--- 分析対象の文章 ---
+++
(58)【調査した分野】(Int.Cl.,DB名)
【背景技術】
【0002】
反射マイクロ波光導電減衰法(以下ではμ−PCD法とも言う)によるシリコンウェーハのキャリアの再結合ライフタイム評価は、シリコン基板特性の評価手段として極めて有用である。金属不純物はもとより、結晶欠陥に対する感度も非常に高く、また、測定に際して素子形成の必要性もないために、幅広く利用されている手法の一つである。近年では、固体撮像素子をはじめとする各種デバイスの特性と再結合ライフタイムとの関係も議論されている。さらに、プロセスモニタとしての用途もあり、特にウェーハ面内のライフタイム分布を高速で取得出来る特性を活かして、炉の清浄度管理などにも使われている。
【0003】
μ−PCD法の原理については、例えば、非特許文献1に記載されているが、簡単に説明すると、励起パルス光をウェーハに照射してキャリアを励起するとともに、サンプルにマイクロ波を照射して反射波の強度を測定し、その反射波の強度が減衰する時間を測定することによりライフタイムを算出する方法である。別の言い方をすれば、反射波の強度は導電率(抵抗率)の関数となっており、励起されたキャリアが再結合過程で消滅することで導電性が変化するので、この導電率の変化の時間から再結合ライフタイムを求める方法でもある。
+++
--- 理解度チェック ---
1) μ−PCD法に関する文章の「(58)【調査した分野】(Int.Cl.,DB名)」から始まり「度管理などにも使われている。」まで続く部分を、「シリコンウェーハ」を「半導体ウェーハ」に置き換えて書き直してください。
2) μ−PCD法に関する文章で「μ−PCD法の原理については」で始まる段落を、主な事実を残して箇条書きに短くまとめる。

--- 提供データ ---
+++
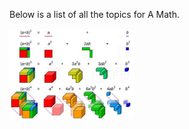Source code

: <html>
<body>

<head>
 <style>
  .intro {
   margin-bottom: 15px;
  }
  .binomialimg {
    width: 200px;
    display: inline-block;
   }
 </style>
</head>

<p class="intro">
 Below is a list of all the topics for A Math.
</p>

<div class="binomial">
 <img class="binomialimg" src="images/Capture.JPG"> 
</div>

</body>
</html>

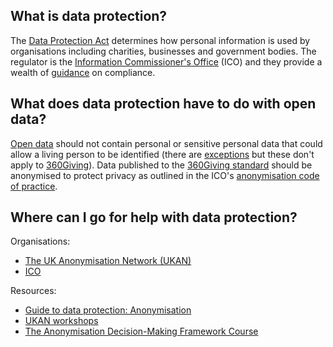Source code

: <div id="toc"></div>

## What is data protection?

The [Data Protection Act](https://www.gov.uk/data-protection/the-data-protection-act) determines how personal information is used by organisations including charities, businesses and government bodies. The regulator is the [Information Commissioner's Office](https://ico.org.uk/) (ICO) and they provide a wealth of [guidance](https://ico.org.uk/for-organisations/guide-to-data-protection/) on compliance.

## What does data protection have to do with open data?


[Open data](https://theodi.org/what-is-open-data) should not contain personal or sensitive personal data that could allow a living person to be identified (there are [exceptions](https://www.gov.uk/government/publications/dft-senior-officials-business-expenses-and-meetings-april-to-june-2014) but these don't apply to [360Giving](http://www.threesixtygiving.org/)). Data published to the [360Giving standard](http://www.threesixtygiving.org/standard/) should be anonymised to protect privacy as outlined in the ICO's [anonymisation code of practice](https://ico.org.uk/for-organisations/guide-to-data-protection/anonymisation/).

## Where can I go for help with data protection?

Organisations:
* [The UK Anonymisation Network (UKAN)](http://ukanon.net/)
* [ICO](https://ico.org.uk/)

Resources:
* [Guide to data protection: Anonymisation](https://ico.org.uk/for-organisations/guide-to-data-protection/anonymisation/)
* [UKAN workshops](http://ukanon.net/services-for-members/advisory-service/)
* [The Anonymisation Decision-Making Framework Course](http://theodi.github.io/ukan-course/#0.1)
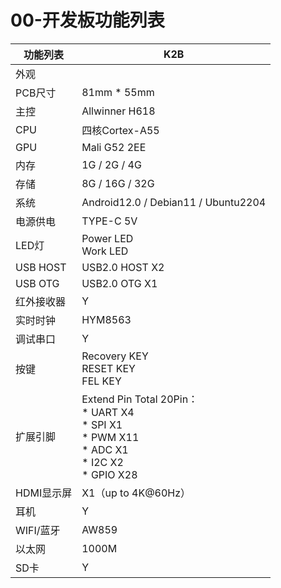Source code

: # 00-开发板功能列表



| 功能列表   | K2B                                                          |
| ---------- | ------------------------------------------------------------ |
| 外观       |                                                              |
| PCB尺寸    | 81mm * 55mm                                                  |
| 主控       | Allwinner H618                                               |
| CPU        | 四核Cortex-A55                                               |
| GPU        | Mali G52 2EE                                                 |
| 内存       | 1G / 2G / 4G                                                 |
| 存储       | 8G / 16G / 32G                                               |
| 系统       | Android12.0 / Debian11 / Ubuntu2204                          |
| 电源供电   | TYPE-C 5V                                                    |
| LED灯      | Power LED<br />Work LED                                      |
| USB HOST   | USB2.0 HOST X2                                               |
| USB OTG    | USB2.0 OTG X1                                                |
| 红外接收器 | Y                                                            |
| 实时时钟   | HYM8563                                                      |
| 调试串口   | Y                                                            |
| 按键       | Recovery KEY<br />RESET KEY<br />FEL KEY                     |
| 扩展引脚   | Extend Pin Total 20Pin：<br />* UART X4<br />* SPI X1<br />* PWM X11<br />* ADC X1<br />* I2C X2<br />* GPIO X28 |
| HDMI显示屏 | X1（up to 4K@60Hz）                                          |
| 耳机       | Y                                                            |
| WIFI/蓝牙  | AW859                                                        |
| 以太网     | 1000M                                                        |
| SD卡       | Y                                                            |


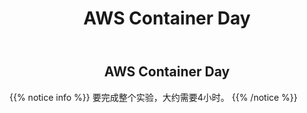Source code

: ﻿---
title: "AWS Container Day"
chapter: false
weight: 1
---

<div style="text-align: center"><h2>AWS Container Day</h2></div>

{{% notice info %}}
要完成整个实验，大约需要4小时。
{{% /notice  %}}
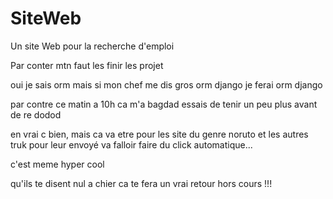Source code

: # SiteWeb

Un site Web pour la recherche d'emploi


Par conter mtn faut les finir les projet

oui je sais orm mais si mon chef me dis gros orm django je ferai orm django

par contre ce matin a 10h ca m'a bagdad essais de tenir un peu plus avant de re dodod

en vrai c bien, mais ca va etre pour les site du genre noruto et les autres truk pour leur envoyé va falloir faire du click automatique...

c'est meme hyper cool

qu'ils te disent nul a chier ca te fera un vrai retour hors cours !!!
+++
--- 解答例 ---
1)
(58)【調査した分野】(Int.Cl.,DB名)
【背景技術】
【0002】
反射マイクロ波光導電減衰法(以下ではμ−PCD法とも言う)による半導体ウェーハのキャリアの再結合ライフタイム評価は、シリコン基板特性の評価手段として極めて有用である。金属不純物はもとより、結晶欠陥に対する感度も非常に高く、また、測定に際して素子形成の必要性もないために、幅広く利用されている手法の一つである。近年では、固体撮像素子をはじめとする各種デバイスの特性と再結合ライフタイムとの関係も議論されている。さらに、プロセスモニタとしての用途もあり、特にウェーハ面内のライフタイム分布を高速で取得出来る特性を活かして、炉の清浄度管理などにも使われている。

2)
- 原理は非特許文献1に記載されている。
- 励起パルス光をウェーハに照射してキャリアを励起する。
- サンプルにマイクロ波を照射し、反射波の強度を測定する。
- 反射波の強度が減衰する時間からライフタイムを算出する。
- 反射波の強度は導電率(抵抗率)の関数である。
- 励起されたキャリアが再結合過程で消滅すると導電性が変化し、その変化の時間から再結合ライフタイムを求める。